Medicare, introduced into law in 1965 and now covering 38 million, is one of the most popular social programs in U.S. history, which is why the health reform legislation, in its early stages, will not fundamentally change the way the program operates. Americans 65 and older will continue to receive comprehensive health insurance; doctors and hospitals will continue to be paid per procedure. Those who wrote the new law insist that the $500 billion in cuts to the program over the next 10 years out of the total $6.1 trillion expected to be spent will come largely from the elimination of waste in the system and from small but widespread reductions in reimbursements to hospitals and doctors. Not surprisingly, seniors are skeptical.
But if there are to be far-reaching changes in the way medicine is practiced in this country, Medicare will have to drive them. When it comes to purchasing health care services, Medicare has the buying power that Texas does in the textbook market. "Medicare has to go first," says Len Nichols, director of the Center for Health Policy Research and Ethics at George Mason University. "It's the only buyer [in the health care market] with enough power. It's the only buyer big enough to make the hospitals pay attention."

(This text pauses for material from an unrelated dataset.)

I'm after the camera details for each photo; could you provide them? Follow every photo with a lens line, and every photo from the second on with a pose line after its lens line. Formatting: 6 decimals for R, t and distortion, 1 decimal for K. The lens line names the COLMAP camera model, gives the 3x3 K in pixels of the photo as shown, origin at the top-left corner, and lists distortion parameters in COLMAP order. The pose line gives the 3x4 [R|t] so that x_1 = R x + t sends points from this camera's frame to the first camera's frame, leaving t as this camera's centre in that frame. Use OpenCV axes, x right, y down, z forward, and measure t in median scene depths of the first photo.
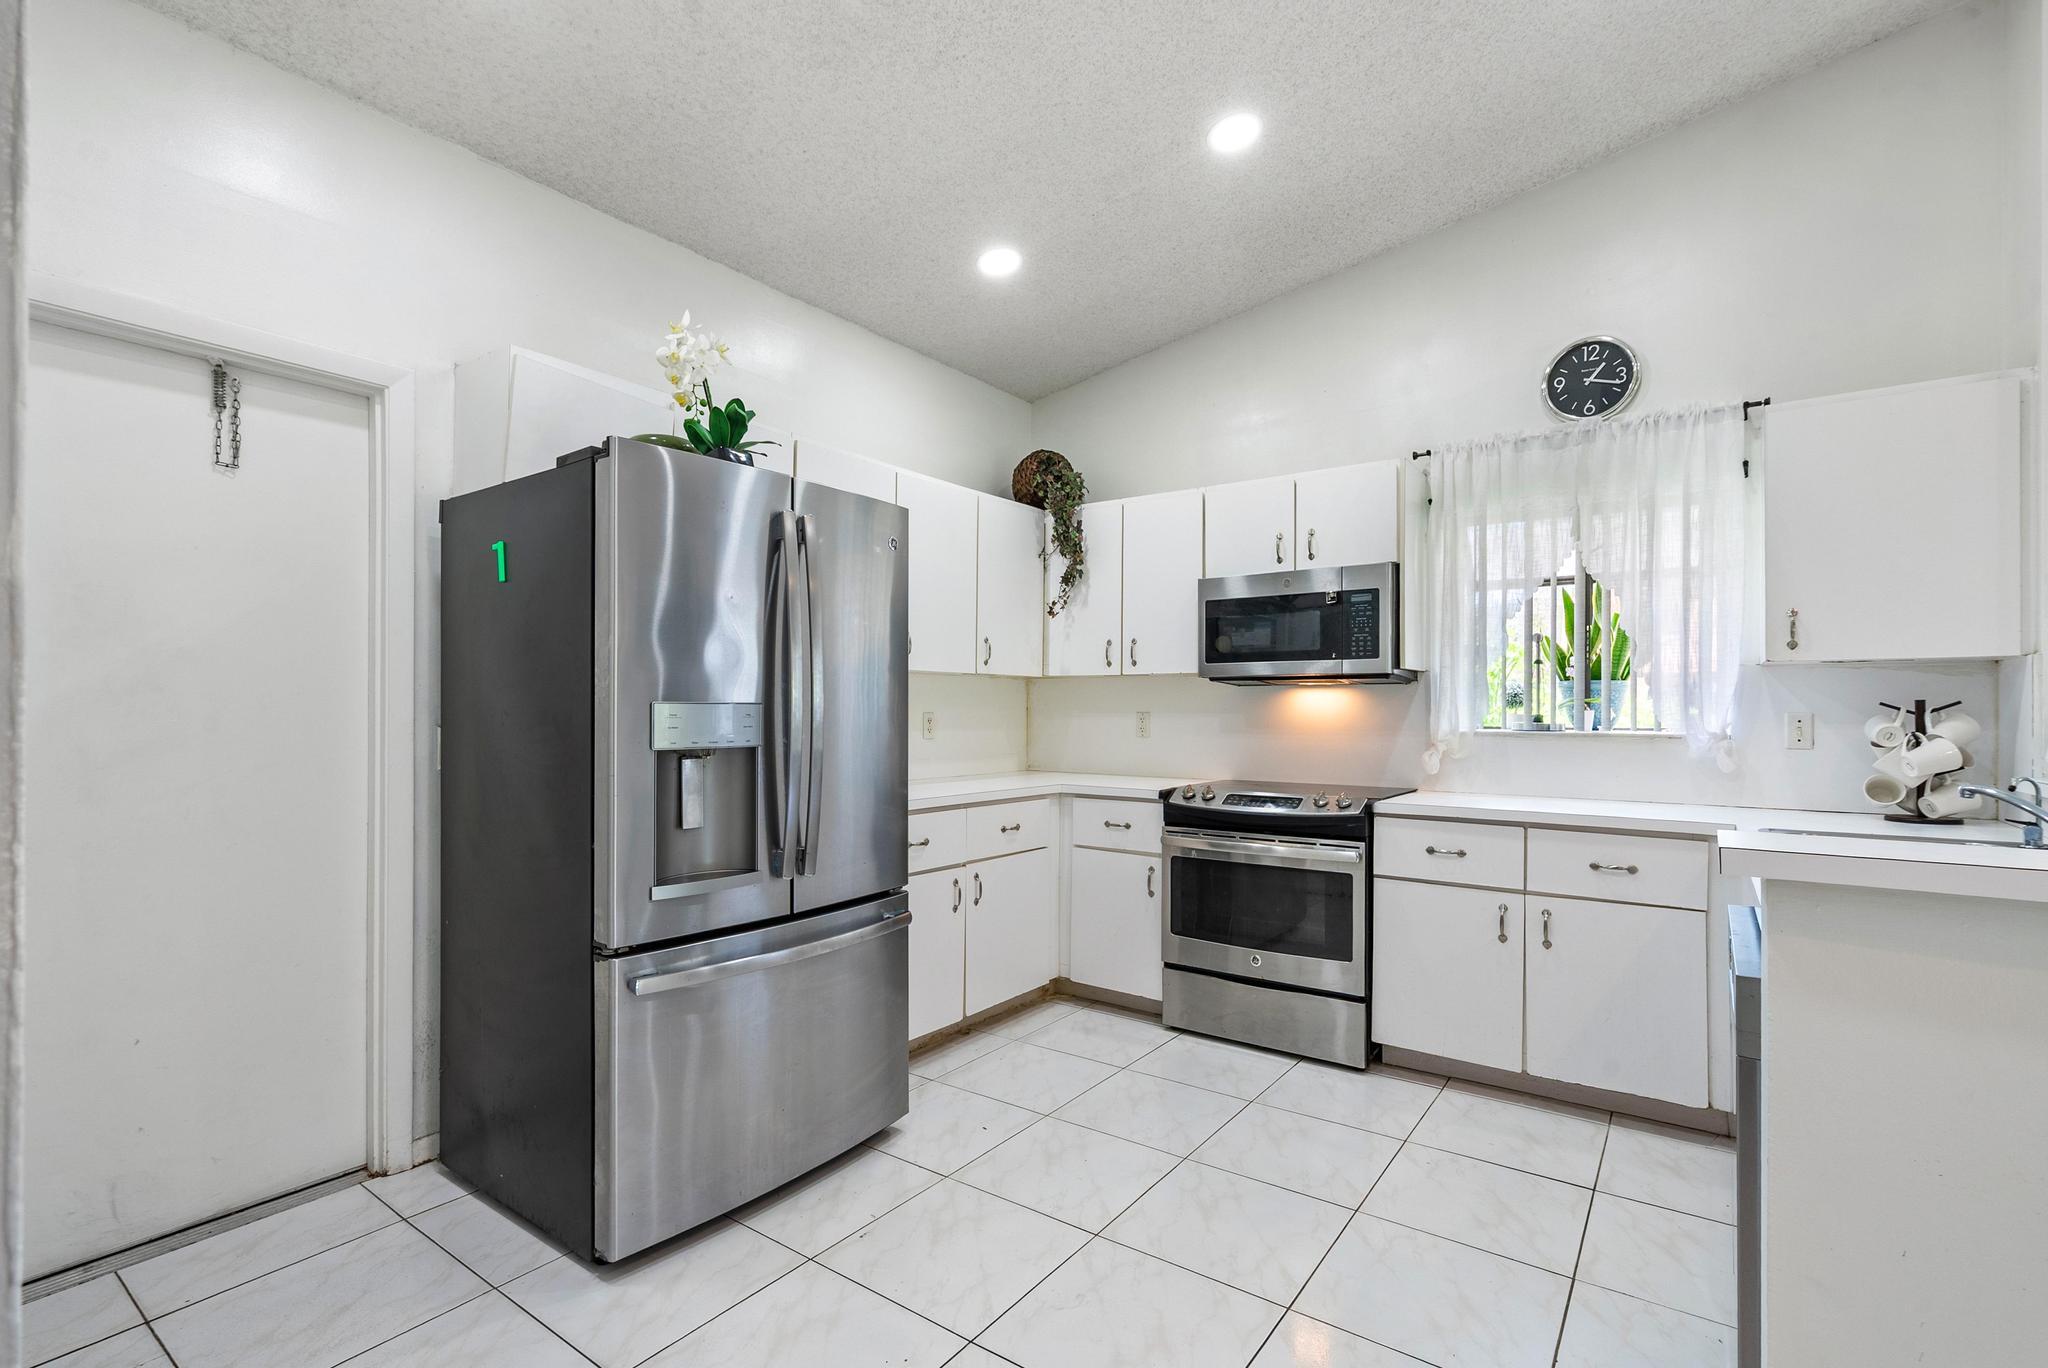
lens RADIAL K [[933.1, 0, 1030.3], [0, 933.1, 709.7], [0, 0, 1]] dist [-0.001281, 0.000058]
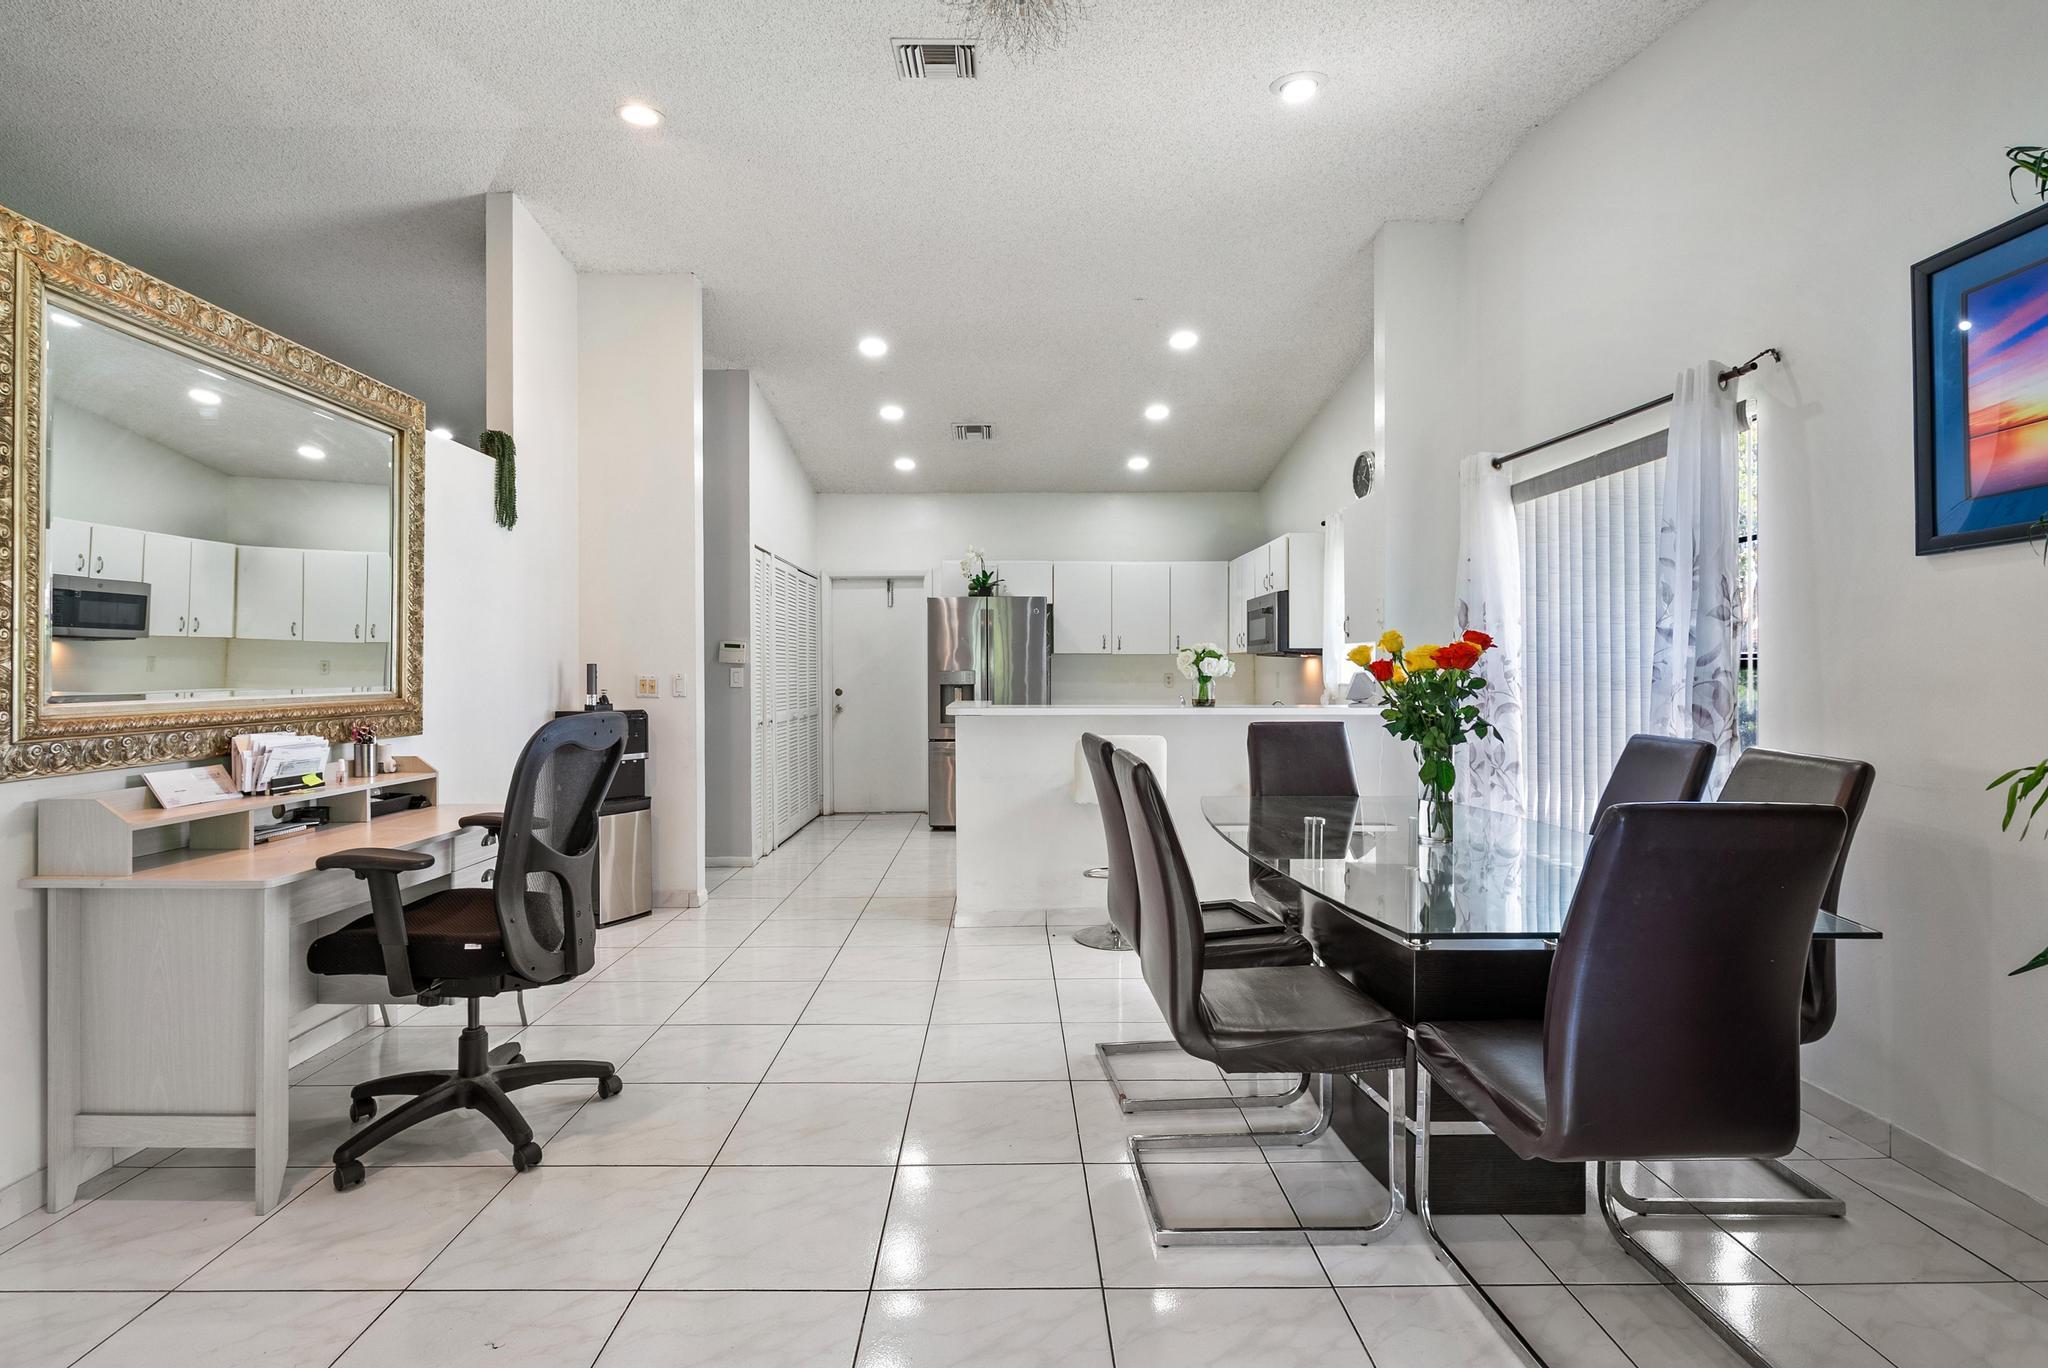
lens RADIAL K [[941.8, 0, 1023.4], [0, 941.8, 668.0], [0, 0, 1]] dist [0.000493, 0.000885]
pose [[0.596889, -0.007353, -0.802290, 1.640113], [0.003424, 0.999972, -0.006617, 0.003459], [0.802317, 0.001202, 0.596898, -0.533477]]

The huge government program also gives health policymakers a window into what is working and what isn't. "Medicare is in a position to be a platform for developing and implementing new approaches," says Stuart Guterman, a former Medicare official and a policy expert at the Commonwealth Fund, a nonpartisan research organization. "It's perhaps the thing in the health care legislation that holds the most hope for the future."
The new law also addresses some problems with the current system. It begins by phasing out the wasteful subsidies that go to private insurers that contract with the federal government to provide Medicare-type benefits to seniors. Some 10 million elderly Americans get coverage from these Medicare Advantage plans, which often require lower co-payments than traditional Medicare and provide extra benefits like eye care, hearing aids and even gym memberships. These extra benefits, however, come at an extra cost, and experts say the government pays about 14% more for each Medicare Advantage beneficiary than for a traditional Medicare patient. These overpayments will be gradually ended beginning in 2011, and seniors enrolled in Medicare Advantage will feel the pinch as insurers try to find a way to continue coverage without this subsidization. (Guaranteed Medicare benefits as defined by federal law will not be changed.)